Introduction to MPI

Multi-Process Programming

Both Pthreads and OpenMP are for writing multi-threaded programs.

MPI (Message Passing Interface) is for writing multi-process ones. This is quite a different model:

Each process has its own address space, so variables are not implicitly shared.
Data must be shared explicitly, via messages.
The processes can run on the same machine, or be distributed.

Hello World

Hello world in MPI might look like this:


#include <stdio.h>
#include <mpi.h>

int main(int argc, char** argv) {
    int rank, size;

    /* initialize MPI */
    MPI_Init(&argc, &argv);

    /* get the rank (process id) and size (number of processes) */
    MPI_Comm_rank(MPI_COMM_WORLD, &rank);
    MPI_Comm_size(MPI_COMM_WORLD, &size);

    /* print a hello message */
    printf("Hello from process %d of %d!\n", rank, size);

    /* quit MPI */
    MPI_Finalize();
    return 0;
}

You might notice that, unlike Pthreads or OpenMP, there is no code to create any threads/processes.
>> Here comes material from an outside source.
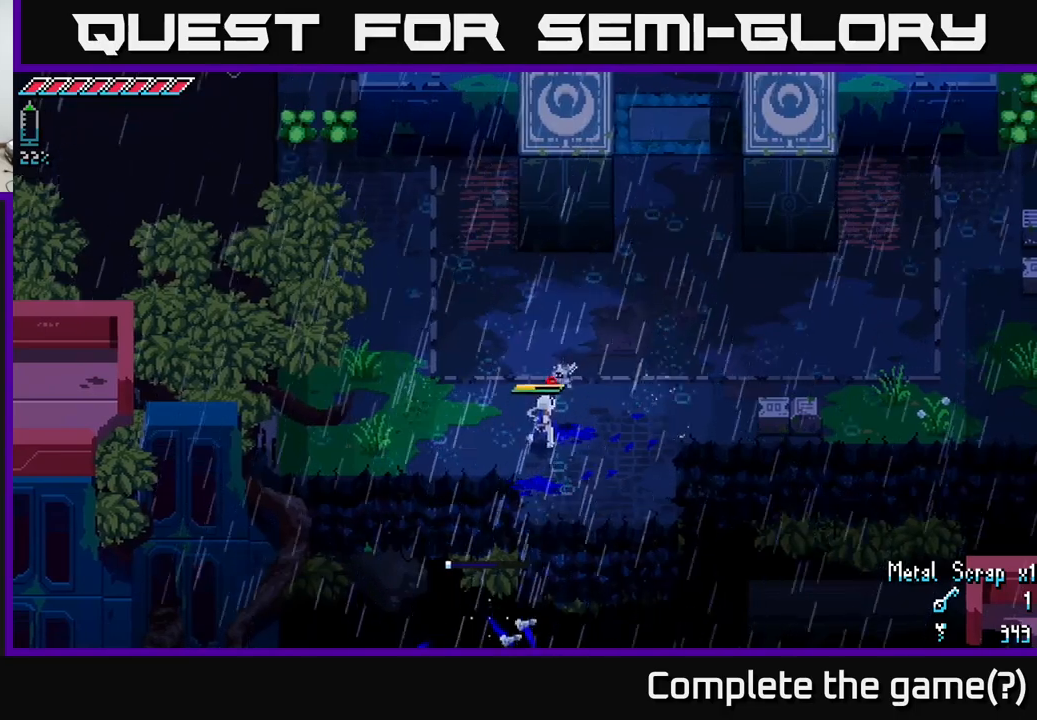
{"buttons": [], "left_stick": "center", "right_stick": "center", "events": [[117, "left_stick", "center"]]}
That is because the entire program is run by each process.

Compiling and Running

To compile MPI programs you cannot use the standard gcc command. You must use the mpicc command:


$ mpicc hello.c

This command is a wrapper over gcc that adds the necessary compiler and linker flags.
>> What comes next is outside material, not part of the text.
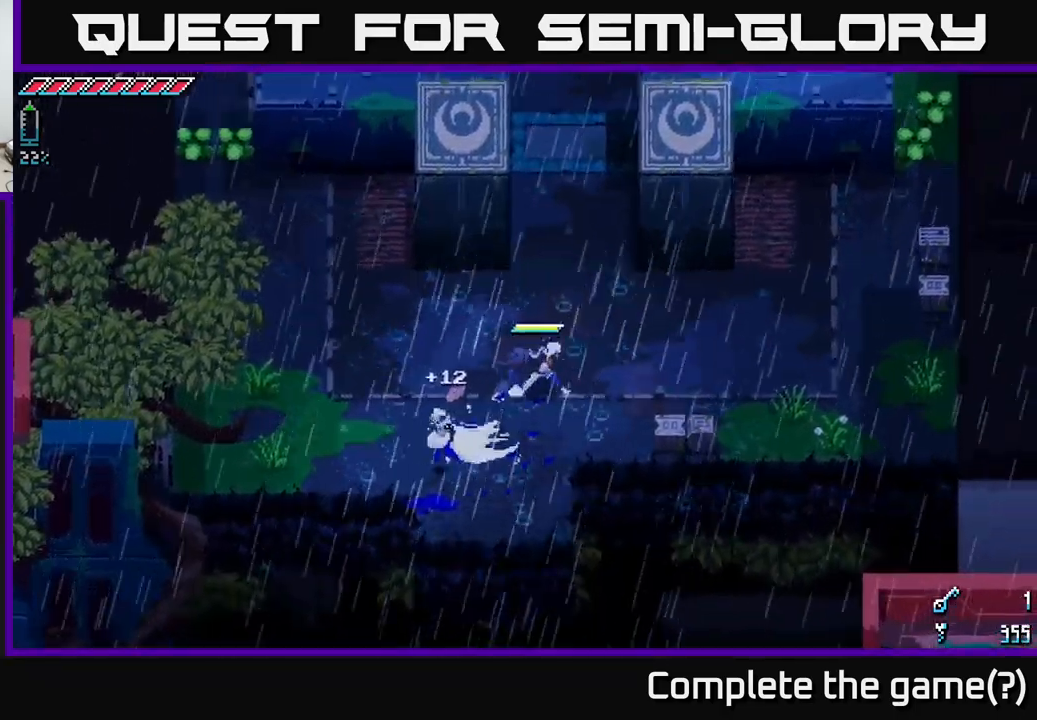
{"buttons": [], "left_stick": "center", "right_stick": "center", "events": [[167, "X", "up"], [267, "R2", "down"], [300, "left_stick", "center"], [317, "R2", "up"]]}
We can then run our program in the standard way:


$ ./a.out

However that runs it only as one process!

In order to launch multiple processes, we use the mpirun command:


$ mpirun -np 8 ./a.out

This tells MPI to launch 8 processes running our program, and give them each a rank.

Disabling Warnings

If you run MPI and get warnings about missing network interfaces such as:

--------------------------------------------------------------------------
[[35292,1],0]: A high-performance Open MPI point-to-point messaging module
was unable to find any relevant network interfaces:

Module: OpenFabrics (openib)
  Host: cs

Another transport will be used instead, although this may result in
lower performance.
--------------------------------------------------------------------------

Then add the following to your .bash_profile:


export OMPI_MCA_btl_base_warn_component_unused=0

MPI and C++

We can also use MPI with C++ programs.


#include <iostream>
#include <mpi.h>

int main(int argc, char** argv) {
    int rank, size;

    /* initialize MPI */
    MPI_Init(&argc, &argv);

    /* get the rank (process id) and size (number of processes) */
    MPI_Comm_rank(MPI_COMM_WORLD, &rank);
    MPI_Comm_size(MPI_COMM_WORLD, &size);

    /* print a hello message */
    std::cout << "Hello from process " << rank <<  " of " << size << "!" << std::endl;

    /* quit MPI */
    MPI_Finalize();
    return 0;
}

The procedure for compiling and running is nearly the same, except we use "mpic++" instead of "mpicc":


$ mpic++ hello.cpp 
$ mpirun -np 8 ./a.out

The Message Passing Paradigm

Threads communicate by passing messages amongst themselves. Messages are simply blocks of data.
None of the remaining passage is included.